Abstract. I study social learning in networks where rational agents act in sequence, observe the choices of their connections, and acquire private information via costly sequential search. I characterize perfect Bayesian equilibria of the model by linking individual search policies to the probability that agents select the best action. The information structure of the model precludes information aggregation via martingale convergence arguments. If (and only if) search costs are not bounded away from zero, an improvement principle holds even though the inferential challenge significantly differs from that of the standard model with exogenous private signals. I leverage the improvement principle to show that asymptotic learning obtains in well-connected networks where information paths are identifiable. When search costs are bounded away from zero, even a weaker notion of long-run learning fails, except in ad hoc network topologies. Networks where agents observe the choices of random numbers of immediate predecessors share many equilibrium properties with the complete network, including the rate of convergence and the probability of wrong herds. Transparency of past histories has short-run, but not long-run, implications for welfare and efficiency. The simple policy intervention of letting agents observe the relative fraction of previous choices reduces inefficiencies and welfare losses.
Work in Progress
Abstract. We propose the use of Bayes correlated equilibrium (BCE) as a restriction on cross-sectional outcomes when data are interpreted as the long-run result of a history of game plays. The structural parameters of agents’ payoff functions are partially identified under asymptotic no-regret (ANR), a minimal behavioral assumption describing an optimality condition for the long-term outcome of agents’ interaction. We establish the result in two steps. First, we prove that the time average of play that satisfies ANR converges to the set of ε-BCE of the underlying static game of incomplete information. Second, we show how to use the limiting model to obtain consistent estimates of the parameters of interest.
Abstract. We study how self-enforcing repeated relationships between a principal and multiple competing agents form and evolve over time in the presence of learning. The principal combines transfers (compensation) and non-monetary tools (replacement threat) to motivate the agents to engage in costly experimentation with innovative activities. Agents know whether innovation opportunities are available in each period, whereas the principal does not. Monitoring is imperfect (and public), but agents’ strategies are private. Successful experimentation reduces the information asymmetry and parties become better able to specify the details of their cooperation in a relational contract. We characterize optimal incentive provision in two distinct market configurations: a deep market, with many agents, and a narrow market, where only two agents are available.
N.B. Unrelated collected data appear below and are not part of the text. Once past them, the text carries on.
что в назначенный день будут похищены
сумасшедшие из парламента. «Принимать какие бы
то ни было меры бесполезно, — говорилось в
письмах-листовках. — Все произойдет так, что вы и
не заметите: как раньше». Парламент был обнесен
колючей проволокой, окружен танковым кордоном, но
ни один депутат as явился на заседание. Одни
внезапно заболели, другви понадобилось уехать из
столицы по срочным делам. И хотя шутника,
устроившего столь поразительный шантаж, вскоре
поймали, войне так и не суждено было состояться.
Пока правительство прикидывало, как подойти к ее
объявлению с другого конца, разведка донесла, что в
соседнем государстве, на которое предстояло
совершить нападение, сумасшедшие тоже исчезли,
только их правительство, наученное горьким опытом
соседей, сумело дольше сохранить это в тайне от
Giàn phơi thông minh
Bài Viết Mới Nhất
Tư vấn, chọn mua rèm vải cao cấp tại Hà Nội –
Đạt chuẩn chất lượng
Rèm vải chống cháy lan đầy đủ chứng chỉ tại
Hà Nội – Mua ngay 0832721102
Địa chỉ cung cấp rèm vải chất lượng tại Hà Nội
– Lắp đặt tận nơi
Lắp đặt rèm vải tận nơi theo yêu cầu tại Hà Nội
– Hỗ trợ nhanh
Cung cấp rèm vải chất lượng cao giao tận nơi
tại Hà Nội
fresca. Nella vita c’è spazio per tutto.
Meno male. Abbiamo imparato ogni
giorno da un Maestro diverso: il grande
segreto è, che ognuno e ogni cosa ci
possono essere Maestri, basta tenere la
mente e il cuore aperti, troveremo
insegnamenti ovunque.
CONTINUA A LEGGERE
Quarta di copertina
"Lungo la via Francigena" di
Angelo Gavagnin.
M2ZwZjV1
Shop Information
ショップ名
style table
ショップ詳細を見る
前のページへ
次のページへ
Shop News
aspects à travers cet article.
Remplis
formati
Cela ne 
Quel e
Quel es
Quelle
Applications include managerial compensation and CEO rotation in innovative industries, and moral hazard problems in political economy.
Abstract. We study the role of diverse learning skills in games of competitive experimentation (e.g., an R&D race). We find that heterogeneous innovation abilities across competitors affect the type and the magnitude of the inefficiencies that arise in equilibrium. As a consequence, industrial policies targeting inefficiencies in R&D should take into account the asymmetry in the firms’ learning process not to be detrimental.